A cylinder ( I = 1/2 MR2), a sphere ( I = 2/5 MR2), and a hoop ( I = MR2) roll without slipping down the same incline, beginning from rest at the same height. All three objects share the same radius and total mass. Which object has the greatest translational kinetic energy at the bottom of the incline?
To determine which object has the greatest translational kinetic energy at the bottom of the incline, we can compare the expressions for the moment of inertia and use the conservation of energy principle.
Let's compare the expressions for the moment of inertia for the cylinder, sphere, and hoop:
1. Cylinder: I = 1/2 MR^2
2. Sphere: I = 2/5 MR^2
3. Hoop: I = MR^2
Since all three objects have the same radius and total mass, we can ignore those factors in our comparison.
Now, let's consider the conservation of energy principle. At the top of the incline, the objects are at rest, so their initial kinetic energy is zero. The only form of energy they possess is gravitational potential energy.
As the objects roll down the incline without slipping, their gravitational potential energy is converted into translational kinetic energy and rotational kinetic energy.
The total kinetic energy of a rolling object is the sum of its translational kinetic energy and rotational kinetic energy.
The expression for the total kinetic energy can be written as:
KE(total) = KE(translational) + KE(rotational)
Since we are comparing the translational kinetic energy, let's check how the rotational kinetic energy differs for each object.
The rotational kinetic energy can be expressed as:
KE(rotational) = 1/2 I ω^2
where ω is the angular velocity.
Now, let's compare the rotational kinetic energy for each object:
1. Cylinder: KE(rotational) = 1/2 (1/2 MR^2) ω^2 = 1/4 MR^2 ω^2
2. Sphere: KE(rotational) = 1/2 (2/5 MR^2) ω^2 = 1/5 MR^2 ω^2
3. Hoop: KE(rotational) = 1/2 (MR^2) ω^2 = 1/2 MR^2 ω^2
We can see that the rotational kinetic energy for the cylinder is the smallest, followed by the sphere, and the hoop has the highest rotational kinetic energy.

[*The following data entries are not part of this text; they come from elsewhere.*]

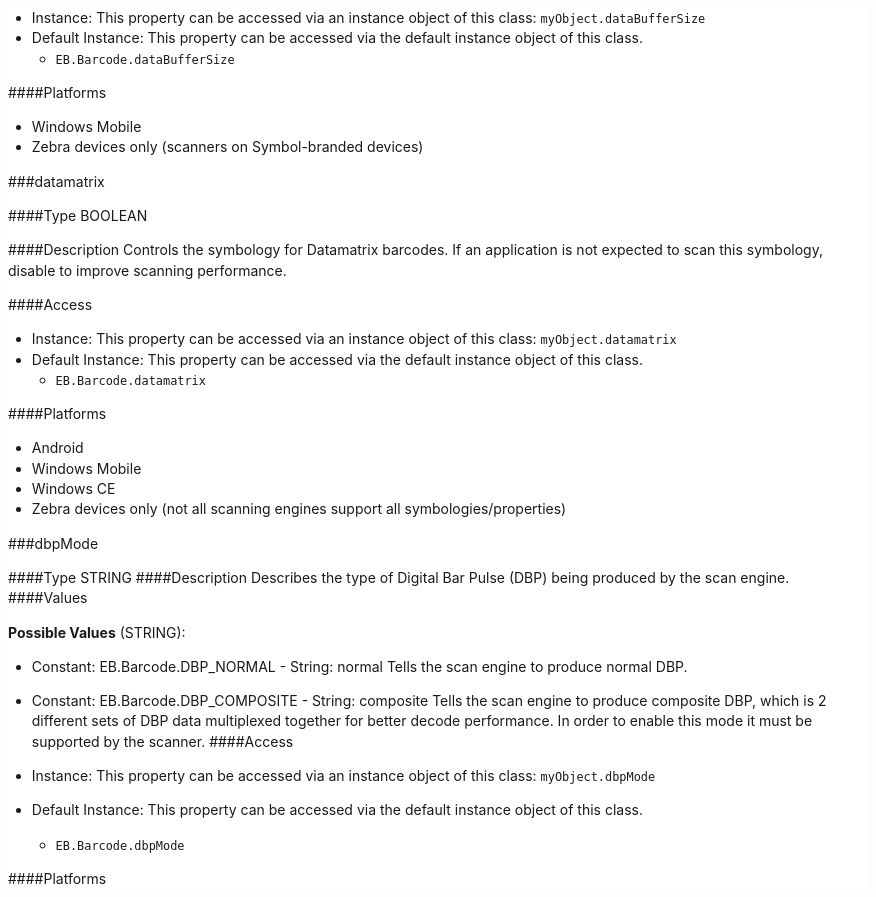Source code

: 
* Instance: This property can be accessed via an instance object of this class: <code>myObject.dataBufferSize</code>
* Default Instance: This property can be accessed via the default instance object of this class. 
	* <code>EB.Barcode.dataBufferSize</code> 



####Platforms

* Windows Mobile
* Zebra devices only (scanners on Symbol-branded devices)

###datamatrix

####Type
<span class='text-info'>BOOLEAN</span> 

####Description
Controls the symbology for Datamatrix barcodes. If an application is not expected to scan this symbology, disable to improve scanning performance.

####Access

* Instance: This property can be accessed via an instance object of this class: <code>myObject.datamatrix</code>
* Default Instance: This property can be accessed via the default instance object of this class. 
	* <code>EB.Barcode.datamatrix</code> 



####Platforms

* Android
* Windows Mobile
* Windows CE
* Zebra devices only (not all scanning engines support all symbologies/properties)

###dbpMode

####Type
<span class='text-info'>STRING</span> 
####Description
Describes the type of Digital Bar Pulse (DBP) being produced by the scan engine.
####Values

<strong>Possible Values</strong> (<span class='text-info'>STRING</span>):
 
* Constant: EB.Barcode.DBP_NORMAL - String: normal Tells the scan engine to produce normal DBP.
* Constant: EB.Barcode.DBP_COMPOSITE - String: composite Tells the scan engine to produce composite DBP, which is 2 different sets of DBP data multiplexed together for better decode performance. In order to enable this mode it must be supported by the scanner.
####Access


* Instance: This property can be accessed via an instance object of this class: <code>myObject.dbpMode</code>
* Default Instance: This property can be accessed via the default instance object of this class. 
	* <code>EB.Barcode.dbpMode</code> 

####Platforms
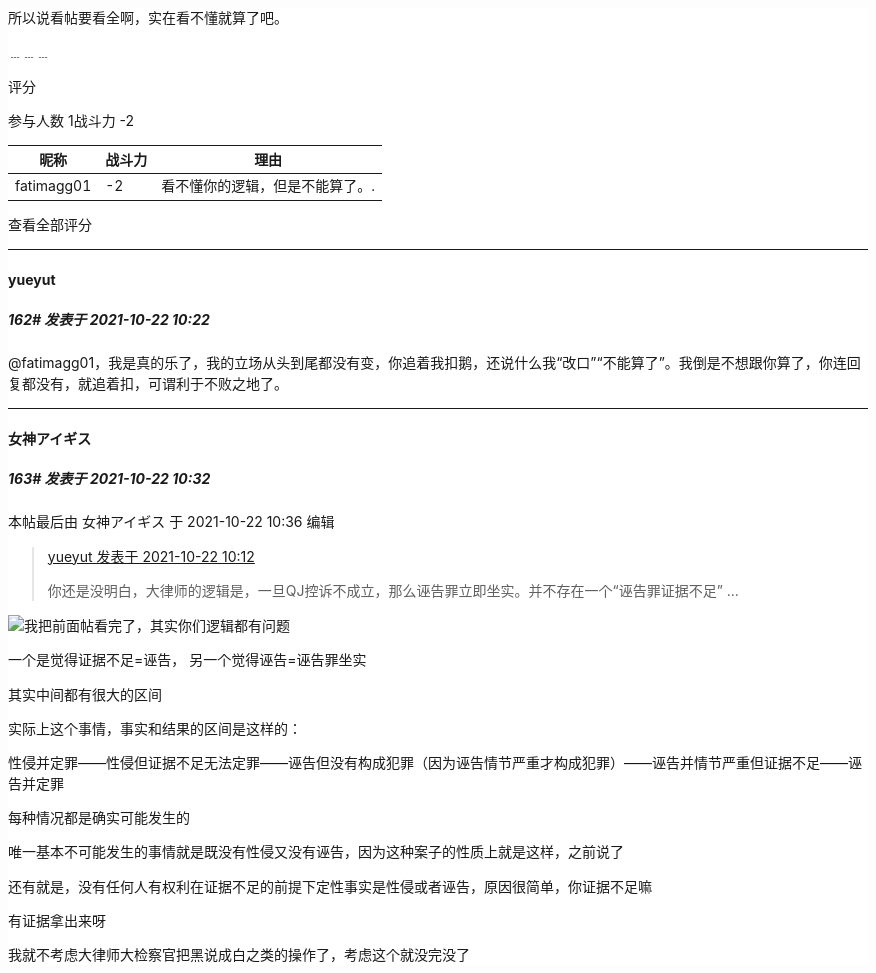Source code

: 所以说看帖要看全啊，实在看不懂就算了吧。


﹍﹍﹍

评分


 参与人数 1战斗力 -2

|昵称|战斗力|理由|
|----|---|---|
| fatimagg01|-2|看不懂你的逻辑，但是不能算了。.|


查看全部评分


*****

####  yueyut  
##### 162#       发表于 2021-10-22 10:22


@fatimagg01，我是真的乐了，我的立场从头到尾都没有变，你追着我扣鹅，还说什么我“改口”“不能算了”。我倒是不想跟你算了，你连回复都没有，就追着扣，可谓利于不败之地了。




*****

####  女神アイギス  
##### 163#       发表于 2021-10-22 10:32


 本帖最后由 女神アイギス 于 2021-10-22 10:36 编辑 
<blockquote><a href="httphttps://bbs.saraba1st.com/2b/forum.php?mod=redirect&amp;goto=findpost&amp;pid=53231003&amp;ptid=2033121" target="_blank">yueyut 发表于 2021-10-22 10:12</a>

你还是没明白，大律师的逻辑是，一旦QJ控诉不成立，那么诬告罪立即坐实。并不存在一个“诬告罪证据不足” ...</blockquote>
<img src="https://static.saraba1st.com/image/smiley/face2017/066.png" referrerpolicy="no-referrer">我把前面帖看完了，其实你们逻辑都有问题

一个是觉得证据不足=诬告， 另一个觉得诬告=诬告罪坐实


其实中间都有很大的区间


实际上这个事情，事实和结果的区间是这样的：

性侵并定罪——性侵但证据不足无法定罪——诬告但没有构成犯罪（因为诬告情节严重才构成犯罪）——诬告并情节严重但证据不足——诬告并定罪

每种情况都是确实可能发生的

唯一基本不可能发生的事情就是既没有性侵又没有诬告，因为这种案子的性质上就是这样，之前说了


还有就是，没有任何人有权利在证据不足的前提下定性事实是性侵或者诬告，原因很简单，你证据不足嘛

有证据拿出来呀


我就不考虑大律师大检察官把黑说成白之类的操作了，考虑这个就没完没了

Since the total kinetic energy is the sum of translational and rotational kinetic energy, and the rotational kinetic energy is subtracted from the total kinetic energy, the object with the least rotational kinetic energy will have the greatest translational kinetic energy.
Therefore, the cylinder will have the greatest translational kinetic energy at the bottom of the incline.
To determine which object has the greatest translational kinetic energy at the bottom of the incline, we need to compare the expressions for the kinetic energy of each object.
The kinetic energy of an object can be calculated using the formula:
KE = (1/2) mv^2
Where KE is the kinetic energy, m is the mass of the object, and v is the velocity of the object.
For a rolling object without slipping, the velocity of the object is related to its rotational motion. The relationship between the velocity and angular velocity for different objects is given by:
v = ωr
Where v is the linear velocity, ω is the angular velocity, and r is the radius of the object.
Now, let's calculate the translational kinetic energy for each object.
For the cylinder:
The moment of inertia for a cylinder about its axis of rotation is given by I = (1/2) MR^2.
Using the relationship between velocity and angular velocity, we have v = ωr. Rearranging, we get ω = v/r.
Substituting the moment of inertia expression into the kinetic energy formula, we have:
KE_cylinder = (1/2) mv^2 = (1/2) m(ωr)^2 = (1/2) m(v^2/r^2) r^2 = (1/2) mv^2
So, the translational kinetic energy for the cylinder is (1/2) mv^2.
For the sphere:
The moment of inertia for a sphere about its axis of rotation is given by I = (2/5) MR^2.
Using the same approach as above, we substitute the moment of inertia expression:
KE_sphere = (1/2) mv^2 = (1/2) m(ωr)^2 = (1/2) m(v^2/r^2) r^2 = (1/2) mv^2
So, the translational kinetic energy for the sphere is also (1/2) mv^2.
For the hoop:
The moment of inertia for a hoop about its axis of rotation is given by I = MR^2.
Again, using the same approach, we substitute the moment of inertia expression:
KE_hoop = (1/2) mv^2 = (1/2) m(ωr)^2 = (1/2) m(v^2/r^2) r^2 = (1/2) mv^2
So, the translational kinetic energy for the hoop is also (1/2) mv^2.
From the calculations above, we can see that the translational kinetic energy is the same for all three objects: (1/2) mv^2.
Therefore, the cylinder, sphere, and hoop have the same translational kinetic energy at the bottom of the incline, assuming they have the same radius, mass, and starting height.